Erste Punkteverluste im Frühjahr

SR Donaufeld – Admira Technopool 3:3 (2:2)

.... und das mit tatkräftiger Unterstützung des Unparteiischen, der heute nicht seinen besten Tag hatte, denn 2 der 3 Gegentreffer gingen auf sein Konto. Zunächst eine Fehlentscheidung beim Freistoß, der zum Ausgleich führte (Ludwey spielt eindeutig den Ball) und danach ein Elfmeter für Donaufeld 5 Minuten vor dem Ende den man als schlechten Witz einstufen kann. Ehold hat angeblich zu energisch um den Ball gekämpft…. Und zum Drüberstreuen schließt er mit Stefan Kunz noch den ruhigsten aller Spieler wegen Beleidigung aus – nur weil er hinter seinem Rücken aus einem Rudel an Spielern ein Schimpfwort gehört hat. Aber Schade dass der Schiri so im Mittelpunkt stand, denn auch vom Spiel gab es viele interessante Szenen.
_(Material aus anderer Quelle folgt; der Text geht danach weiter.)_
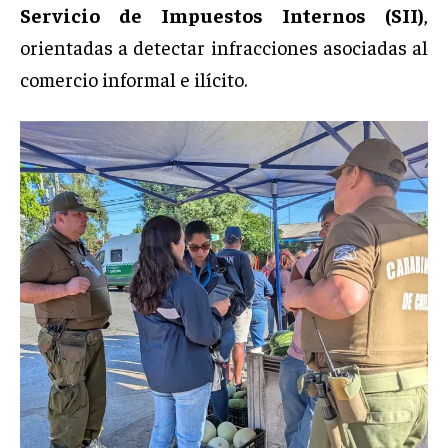
Servicio de Impuestos Internos (SII)
,
orientadas a detectar infracciones asociadas al
comercio informal e ilícito.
13:2 – so war die ungefähre Verteilung an klaren Torchancen – und so müssen wir uns wohl an die eigene Nase fassen denn wir hatten den Sieg selbst in der Hand. Bereits nach 3 Minuten der erste schöne Spielzug, der Ball landet im Tor, aber der Schiri gibt Abseits. In der 7. Minute Maßflanke von Talpa lang in den Strafraum auf Baskarad, der lässt abtropfen auf Zaloudek und unser Neuzugang erzielt mit einem Direktschuss die Führung. Dann setzt sich Ottersböck unwiderstehlich über links durch und seine Hereingabe setzt Baskarad knapp neben den Pfosten. Dann der bereits erwähnte Freistoßausgleich und gleich darauf die Führung für Donaufeld aus einem schönen Weitschuss. Es dauerte einige Minuten bis wir den Schock verdaut hatten. Zunächst scheitert Erünal mit einem Kopfball am Ausgleich, aber in Minute 35 kann diesen dann Ehold besorgen. Er erobert sich im Mittelfeld den Ball, setzt sich dynamisch durch, spielt auf Baskarad, bekommt den Ball in den Lauf und donnert das Leder humorlos ins kurze Kreuzeck. Den letzten Schuss vor der Pause von Talpa kann der Tormann gerade noch zur Ecke abwehren. Gleich nach Wiederanpfiff rückt zweimal der in der Pause eingewechselte Peric ins Rampenlicht und scheitert jeweils mit seinem schwächeren rechten Fuß. Dann setzt sich Baskarad ideal gegen 2 Donaufelder durch, steckt durch auf Zaloudek der allein vor dem Tormann auftaucht aber nicht verwerten kann. Dann ist es dreimal Baskarad selber der die Führung am Fuß hat. Beim ersten Versuch war noch Pech bei seinem Direktschuss mit links dabei, dann aber zweimal wohl auch Unvermögen, denn er taucht jeweils allein unmittelbar vor dem Donaufelder Schlussmann auf und bringt den Ball nicht ins Tor. Auch Ludwey und Micanovic vergeben beide per Kopf aus aussichtsreicher Position. Und dann die verhängnisvollen letzten 5 Minuten mit dem Elfer, der Roten Karte und dem Ausgleich in letzter Minute durch Erünal nach einem Gestocher aus einem Eckball.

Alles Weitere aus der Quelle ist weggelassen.